Freitag, 20. Oktober 2017

Kastanien in der Hosentasche

Es ist Herbst und hier ist eine weitere Herbstgeschichte
von Sophie Lange

„Hast du etwas verloren?“ Marlies zuckt zusammen. Von hinten hat Susanne sie angesprochen.
„Hast du mich erschreckt.“ Marlies schießt giftige Blicke auf die Ruhestörerin. „Musst du dich immer so anschleichen?“
„Du schaust so gebannt auf die Erde“, entschuldigt sich Susanne und fuchtelt beschwichtigend mit ihrem Gehstock. „Suchst du den Tag von gestern?“
„Mensch, ich suche Kastanien“, erklärt Marlies, noch immer etwas verärgert.
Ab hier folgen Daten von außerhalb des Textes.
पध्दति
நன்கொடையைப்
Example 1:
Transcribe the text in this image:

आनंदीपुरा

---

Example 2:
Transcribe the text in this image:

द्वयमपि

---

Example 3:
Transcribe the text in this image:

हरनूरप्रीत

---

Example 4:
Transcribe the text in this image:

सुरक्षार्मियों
„Da liegen ja hier unter der alten ausladenden Rosskastanie massenhaft 'rum“, schaut Susanne nun auch auf den Boden, und stochert mit ihrer Gehhilfe in einen angewehten Haufen Laub. Es raschelt, es staubt, es riecht nach Erde, nach modriger Herbsterde. Und jede Menge Kastanien werden sichtbar: Manche niedlich-klein wie eine Stachelbeere, andere in der Größe einer Sauerkirsche oder einer Cocktailtomate. Besonders schön sieht eine Frucht aus, die noch halb in ihrer Schale ruht. Ein harter Kern in einer harten stacheligen Hülle!
„Die wird meinen Herbsttisch schmücken,“ greift Marlies mit einer Behändigkeit zu, die man ihr in ihrem Alter gar nicht zugetraut hätte. „Jetzt  brauche ich aber noch ganz schöne, glänzende,“ fährt sie fort.
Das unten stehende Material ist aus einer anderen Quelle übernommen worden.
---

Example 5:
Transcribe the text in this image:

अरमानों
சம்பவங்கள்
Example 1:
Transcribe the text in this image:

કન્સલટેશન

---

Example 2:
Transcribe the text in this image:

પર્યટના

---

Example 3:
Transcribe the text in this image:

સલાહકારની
„Und was willst du damit?“ Susanne ist wie immer neugierig, oder - wie sie es nennt - wissbegierig.
„Die stecke ich in meine Hosen- und Manteltasche, wenn du es genau wissen willst“ macht Marlies kein Geheimnis aus ihrer Suchaktion.  
„Und was soll der Schwachsinn?“ Susanne schüttelt den Kopf.
„Hast du noch nie gehört, dass Kastanien vor Rheuma und Gicht schützen?“ Marlies lässt sich nicht aus der Ruhe bringen.
Susanne lacht. „So 'nen Humbug glaubst du doch nicht wirklich!“
Nun sieht Marlies sich genötigt, Aufklärungsarbeit zu leisten. So doziert sie: „Die Rosskastanie ist schon seit dem Mittelalter wegen ihrer heilenden Wirkung bekannt. Die Rinde gilt volkstümlich als Fiebermittel. Und bei Krampfadern werden Kastanien seit jeher eingesetzt.“
„Ja gut, das mag ja stimmen“, rudert Susanne den „Humbug“ etwas zurück, „aber dass Kastanien Heilkräfte entwickeln, nur, wenn man sie in der Hosentasche mit sich rumschleppt - das glaube ich nicht.“ Nach kurzer Gedankenpause muss sie dann jedoch zugeben: „Aber der Glaube soll ja bekanntlich Berge versetzen.“ Und da sie schon einmal dabei ist, zitiert sie gleich ein anderes Bibelwort: „Wer glaubt, wird selig.“ Dabei fällt ihr ein, dass ihre Oma immer sagte: „Wer glaubt wird selig, wer backt wird mehlig.“ Die Erinnerung lässt sie herzhaft lachen.
Marlies findet das gar nicht lustig und erklärt ernst: „In der Hosentasche entwickelt die Kastanie wohltuende Wärme, die Gelenkschmerzen lindert. Außerdem kann man die runde Frucht mit der glatten Oberfläche als „Handschmeichler“ nutzen und in der geschlossenen Hand hin und her drehen. Das beruhigt.“
Marlies bückt sich – mühsam – hebt eine wohl geformte tiefbraune Kastanie auf, reibt sie sorgfältig am Jackenärmel bis sie glänzt wie eine polierte Zauberkugel, betrachtet sie gedankenverloren einige Sekunden lang und steckt sie dann in die Hosentasche.
„Wenn sie nicht helfen“, sagt sie nachdenklich, „so bergen Kastanien in der Hosentasche zumindest keine Risiken und Nebenwirkungen.“
Das überzeugt Susanne und nun sucht sie ebenfalls einige Herbstfrüchte und lässt diese in die Jackentasche verschwinden. Heimlich, verschämt.